Code is below. The fit is crazy good, Prob F near zero, R^2 at 90%, all predictors are significant.
import io, statsmodels.formula.api as smf, pandas as pd
s="""year,gdp_growth,net_approval,two_terms,incumbent_vote
2012,1.3,-0.8,0,52
2008,1.3,-37,1,46.3
2004,2.6,-0.5,0,51.2
2000,8,19.5,1,50.3
1996,7.1,15.5,0,54.7
1992,4.3,-18,1,46.5
1988,5.2,10,1,53.9
1984,7.1,20,0,59.2
1980,-7.9,-21.7,0,44.7
1976,3,5,1,48.9
1972,9.8,26,0,61.8
1968,7,-5,1,49.6
1964,4.7,60.3,0,61.3
1960,-1.9,37,1,49.9
1956,3.2,53.5,0,57.8
1952,0.4,-27,1,44.5
1948,7.5,-6,1,52.4
"""
df = pd.read_csv(io.StringIO(s))
regr = 'incumbent_vote ~ gdp_growth + net_approval + two_terms'
results = smf.ols(regr, data=df).fit()
print ('R^2',results.rsquared)
R^2 0.9011858911763367
For the future, we ran couple of scenarios.
We used different GDP growth and approval rating scenarios for current adminstration come June; These are growth 1% net popularity 0, growth 3% popularity 10, and growth %5 and popularity 30. The last two cases are pretty out there, yes; Right now Bam has 0 net popularity. We based this on here and here. GDP can get better - maybe.
Based on this, you get
conf = results.conf_int()
pred = [1., 1.0, 0., 1]
print (np.dot(pred, conf), np.dot(pred, results.params))
pred = [1., 2.0, 5., 1]
print (np.dot(pred, conf), np.dot(pred, results.params))
pred = [1., 3.0, 10., 1]
print (np.dot(pred, conf), np.dot(pred, results.params))
[43.48008619 51.95566396] 47.71787507411282
[44.07413046 53.50829153] 48.79121099512867
[44.66817473 55.0609191 ] 49.864546916144526
For the first scenario Hillary’s chances of winning are between 43% and 52%, likely loss. The second one at 2% growth and net popularity 5 is also likely loss. The third is a toss up.
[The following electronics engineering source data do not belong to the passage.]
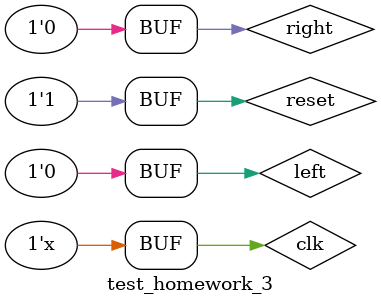
<source format=sv>
`timescale 1ms/1us // time unit / compiler time precision 

module test_homework_3();

// set up variables 
reg clk, reset, left, right;

// output variables
wire la, lb, lc, ra, rb, rc;

// module under test 
Homework_3 H3(
	.clk(clk),
	.reset(reset),
	.left(left),
	.right(right),
	.la(la),
	.lb(lb),
	.lc(lc),
	.ra(ra),
	.rb(rb),
	.rc(rc)
);

// Init Clock of period (10*TimeUnit)/2
always #500 clk = ~clk;

initial 
	begin 
		clk = 1'b0;
		left = 1'b0;
		right = 1'b0;
		
		// start with state S0 
		reset = 1'b1;
		#1200
		
		// turn left
		reset = 1'b0;
		left = 1'b1;
		#1000
		left = 1'b0;
		#1000
		
		// turn right
		right = 1'b1;
		#1000
		right = 1'b0;
		#1000
		
		// turn both direction
		left = 1'b1;
		right = 1'b1;
		#1500
		
		// quit left so should turn on only right
		left = 1'b0;
		#1100
		
		// resetting mid turning signal
		reset = 1'b1;
		#1200
		right = 1'b0;
		#1200;
	end
endmodule 
		
		
		
		
		
		
		

	
</source>
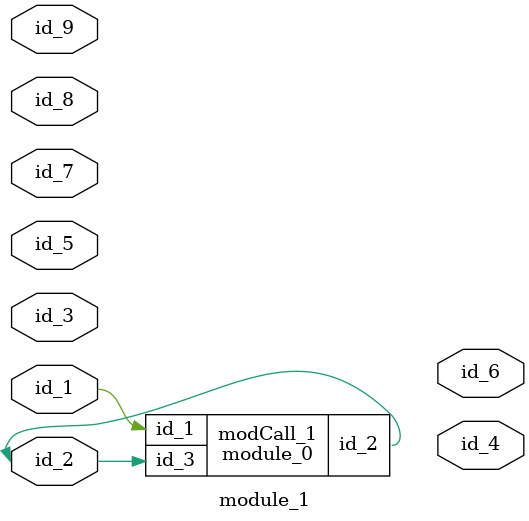
<source format=v>
module module_0 (
    id_1,
    id_2,
    id_3
);
  input wire id_3;
  output wire id_2;
  input wire id_1;
  generate
    wire id_4, id_5;
  endgenerate
endmodule
module module_1 (
    id_1,
    id_2,
    id_3,
    id_4,
    id_5,
    id_6,
    id_7,
    id_8,
    id_9
);
  input wire id_9;
  input wire id_8;
  inout wire id_7;
  output wire id_6;
  inout wire id_5;
  output wire id_4;
  input wire id_3;
  inout wire id_2;
  inout wire id_1;
  assign id_7 = (id_7);
  module_0 modCall_1 (
      id_1,
      id_2,
      id_2
  );
  wire id_10;
endmodule

</source>
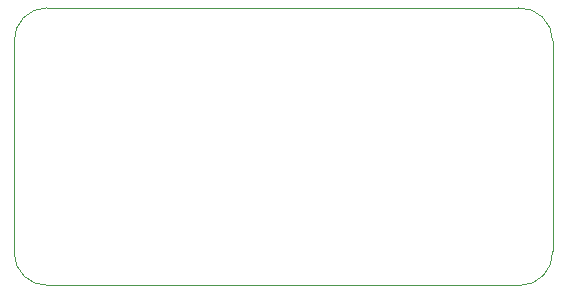
<source format=gbr>
%TF.GenerationSoftware,KiCad,Pcbnew,(6.0.7)*%
%TF.CreationDate,2022-11-04T16:49:25+01:00*%
%TF.ProjectId,LDAD ATOM PRO,4c444144-2041-4544-9f4d-2050524f2e6b,5.3*%
%TF.SameCoordinates,Original*%
%TF.FileFunction,Profile,NP*%
%FSLAX46Y46*%
G04 Gerber Fmt 4.6, Leading zero omitted, Abs format (unit mm)*
G04 Created by KiCad (PCBNEW (6.0.7)) date 2022-11-04 16:49:25*
%MOMM*%
%LPD*%
G01*
G04 APERTURE LIST*
%TA.AperFunction,Profile*%
%ADD10C,0.100000*%
%TD*%
G04 APERTURE END LIST*
D10*
X119103146Y-109197927D02*
X159039726Y-109199999D01*
X161811794Y-88479999D02*
G75*
G03*
X158930000Y-85700000I-2781894J-101D01*
G01*
X159039726Y-109200023D02*
G75*
G03*
X161819725Y-106318202I-26J2781823D01*
G01*
X119003868Y-85689551D02*
X158930000Y-85700000D01*
X161819725Y-106318202D02*
X161811797Y-88479999D01*
X116221377Y-106417928D02*
G75*
G03*
X119103146Y-109197927I2781823J28D01*
G01*
X116221349Y-106417928D02*
X116223869Y-88571348D01*
X119003868Y-85689562D02*
G75*
G03*
X116223869Y-88571348I-268J-2781538D01*
G01*
M02*

</source>
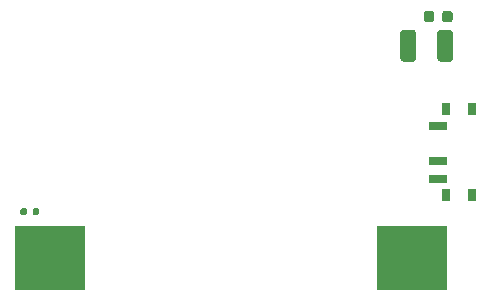
<source format=gbr>
%TF.GenerationSoftware,KiCad,Pcbnew,(5.1.9)-1*%
%TF.CreationDate,2021-12-28T16:52:40+01:00*%
%TF.ProjectId,heart,68656172-742e-46b6-9963-61645f706362,rev?*%
%TF.SameCoordinates,Original*%
%TF.FileFunction,Paste,Bot*%
%TF.FilePolarity,Positive*%
%FSLAX46Y46*%
G04 Gerber Fmt 4.6, Leading zero omitted, Abs format (unit mm)*
G04 Created by KiCad (PCBNEW (5.1.9)-1) date 2021-12-28 16:52:40*
%MOMM*%
%LPD*%
G01*
G04 APERTURE LIST*
%ADD10R,6.000000X5.500000*%
%ADD11R,0.800000X1.000000*%
%ADD12R,1.500000X0.700000*%
G04 APERTURE END LIST*
D10*
%TO.C,CR2450*%
X65300000Y-82000000D03*
X34700000Y-82000000D03*
%TD*%
D11*
%TO.C,SW1*%
X68220000Y-69350000D03*
X68220000Y-76650000D03*
X70430000Y-76650000D03*
X70430000Y-69350000D03*
D12*
X67570000Y-75250000D03*
X67570000Y-73750000D03*
X67570000Y-70750000D03*
%TD*%
%TO.C,C0*%
G36*
G01*
X67462500Y-65100002D02*
X67462500Y-62899998D01*
G75*
G02*
X67712498Y-62650000I249998J0D01*
G01*
X68537502Y-62650000D01*
G75*
G02*
X68787500Y-62899998I0J-249998D01*
G01*
X68787500Y-65100002D01*
G75*
G02*
X68537502Y-65350000I-249998J0D01*
G01*
X67712498Y-65350000D01*
G75*
G02*
X67462500Y-65100002I0J249998D01*
G01*
G37*
G36*
G01*
X64337500Y-65100002D02*
X64337500Y-62899998D01*
G75*
G02*
X64587498Y-62650000I249998J0D01*
G01*
X65412502Y-62650000D01*
G75*
G02*
X65662500Y-62899998I0J-249998D01*
G01*
X65662500Y-65100002D01*
G75*
G02*
X65412502Y-65350000I-249998J0D01*
G01*
X64587498Y-65350000D01*
G75*
G02*
X64337500Y-65100002I0J249998D01*
G01*
G37*
%TD*%
%TO.C,C1*%
G36*
G01*
X67875000Y-61775000D02*
X67875000Y-61275000D01*
G75*
G02*
X68100000Y-61050000I225000J0D01*
G01*
X68550000Y-61050000D01*
G75*
G02*
X68775000Y-61275000I0J-225000D01*
G01*
X68775000Y-61775000D01*
G75*
G02*
X68550000Y-62000000I-225000J0D01*
G01*
X68100000Y-62000000D01*
G75*
G02*
X67875000Y-61775000I0J225000D01*
G01*
G37*
G36*
G01*
X66325000Y-61775000D02*
X66325000Y-61275000D01*
G75*
G02*
X66550000Y-61050000I225000J0D01*
G01*
X67000000Y-61050000D01*
G75*
G02*
X67225000Y-61275000I0J-225000D01*
G01*
X67225000Y-61775000D01*
G75*
G02*
X67000000Y-62000000I-225000J0D01*
G01*
X66550000Y-62000000D01*
G75*
G02*
X66325000Y-61775000I0J225000D01*
G01*
G37*
%TD*%
%TO.C,R24*%
G36*
G01*
X32720000Y-77860000D02*
X32720000Y-78230000D01*
G75*
G02*
X32585000Y-78365000I-135000J0D01*
G01*
X32315000Y-78365000D01*
G75*
G02*
X32180000Y-78230000I0J135000D01*
G01*
X32180000Y-77860000D01*
G75*
G02*
X32315000Y-77725000I135000J0D01*
G01*
X32585000Y-77725000D01*
G75*
G02*
X32720000Y-77860000I0J-135000D01*
G01*
G37*
G36*
G01*
X33740000Y-77860000D02*
X33740000Y-78230000D01*
G75*
G02*
X33605000Y-78365000I-135000J0D01*
G01*
X33335000Y-78365000D01*
G75*
G02*
X33200000Y-78230000I0J135000D01*
G01*
X33200000Y-77860000D01*
G75*
G02*
X33335000Y-77725000I135000J0D01*
G01*
X33605000Y-77725000D01*
G75*
G02*
X33740000Y-77860000I0J-135000D01*
G01*
G37*
%TD*%
M02*

</source>
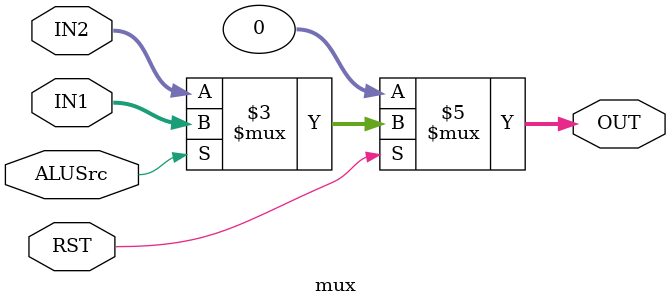
<source format=v>
module mux(IN1, IN2, OUT, ALUSrc, RST);

input RST;
input ALUSrc;
input [31:0] IN1;
input [31:0] IN2;

output reg [31:0] OUT;
always @(*) begin
    if(RST == 0) OUT = 0; else
        OUT = ALUSrc ? IN1 : IN2;
end

endmodule
</source>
It is interesting to note that Bill Clinton, known as a good campaigner, had significant advantages going into the 1992 election. It is also interesting so much hinges on a very rough number such as growth and general popularity. But in a way this makes sense; Voting for a single person is a blunt instrument really, hence, the basis people use to judge it is also pretty general. Intuitively it makes sense; if a party stays in da house too long, people want to throw you outa there, if there is no growth, the incumbent is not popular, the climb for the candidate from that party becomes steeper and steeper.